• [TASK DESCRIPTION]: Everything in the entries below must be reproduced exactly, except the images.

• [MATERIAL FOR THIS TASK]:

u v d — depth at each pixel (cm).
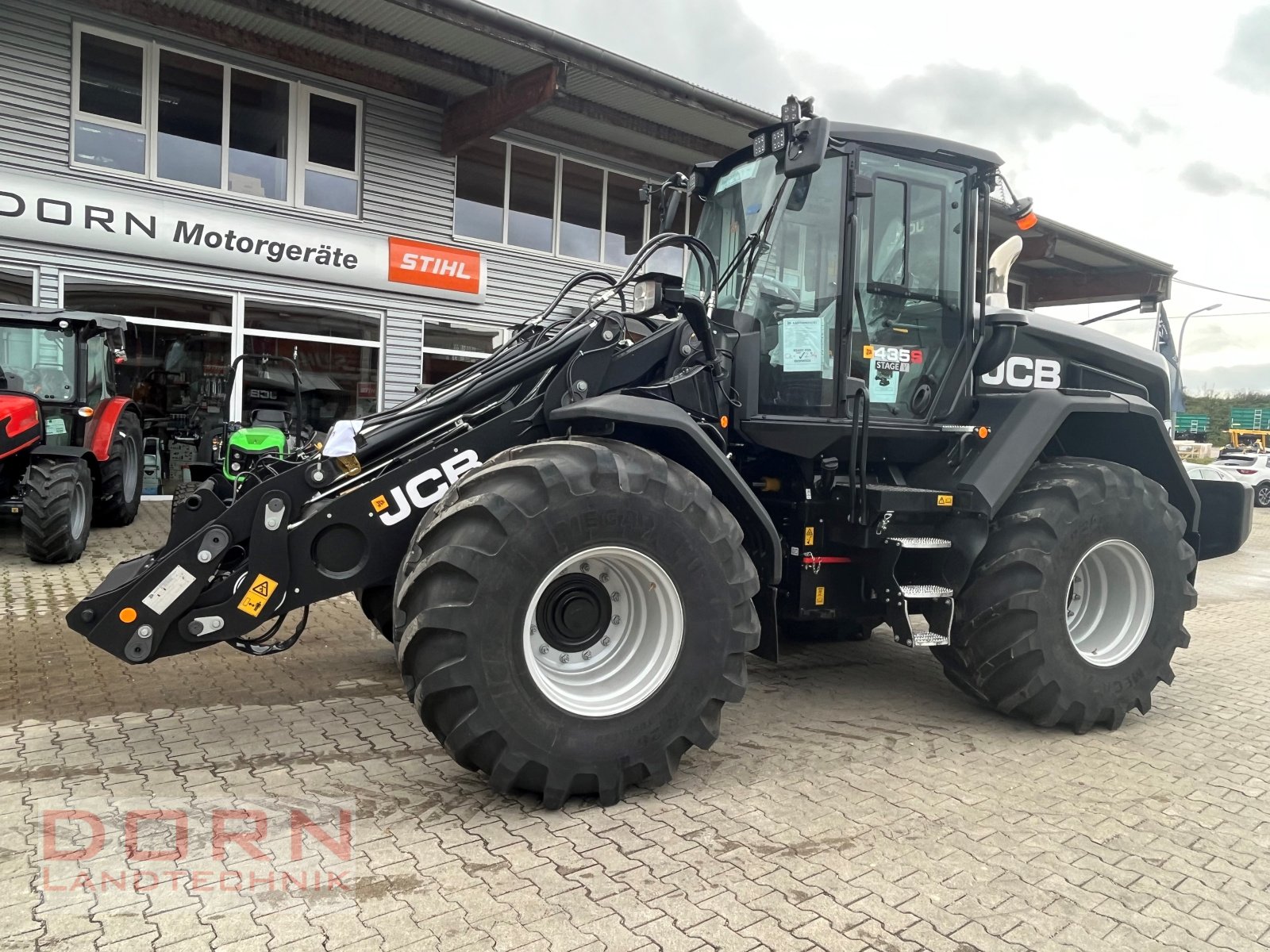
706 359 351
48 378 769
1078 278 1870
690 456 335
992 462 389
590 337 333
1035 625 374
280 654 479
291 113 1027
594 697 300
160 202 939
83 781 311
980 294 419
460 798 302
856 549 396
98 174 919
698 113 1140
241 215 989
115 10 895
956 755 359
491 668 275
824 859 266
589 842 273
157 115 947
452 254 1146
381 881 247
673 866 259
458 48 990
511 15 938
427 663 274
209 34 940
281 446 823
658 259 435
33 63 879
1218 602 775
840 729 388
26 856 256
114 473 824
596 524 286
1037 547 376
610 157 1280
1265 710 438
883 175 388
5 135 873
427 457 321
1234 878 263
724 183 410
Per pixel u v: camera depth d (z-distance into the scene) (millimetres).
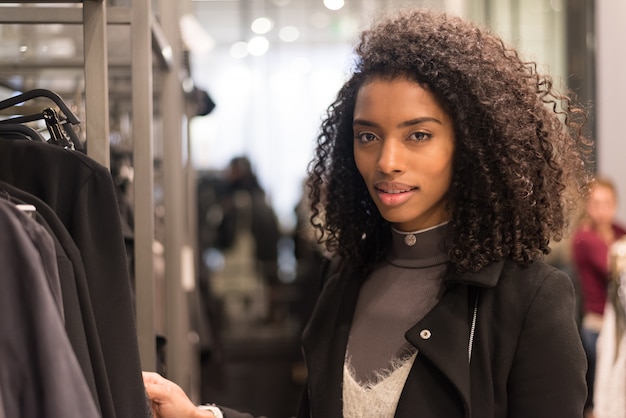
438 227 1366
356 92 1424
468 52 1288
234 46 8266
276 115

• [YOUR RESPONSE]:
u v d — depth at each pixel (cm).
706 359 351
48 378 769
1078 278 1870
690 456 335
992 462 389
590 337 333
1035 625 374
280 654 479
291 113 1027
594 697 300
160 202 939
83 781 311
980 294 419
460 798 302
856 549 396
98 174 919
698 113 1140
241 215 989
115 10 895
956 755 359
491 668 275
824 859 266
589 842 273
157 115 947
452 254 1146
381 881 247
673 866 259
458 48 990
511 15 938
427 663 274
209 34 940
281 446 823
658 259 435
33 63 879
1218 602 775
840 729 388
26 856 256
114 473 824
596 524 286
1037 547 376
610 157 1280
1265 710 438
883 175 388
5 135 873
427 457 321
1234 878 263
724 183 410
Per pixel u v: camera depth d (z-distance into the scene) (millimetres).
438 227 1366
356 92 1424
468 52 1288
234 46 8266
276 115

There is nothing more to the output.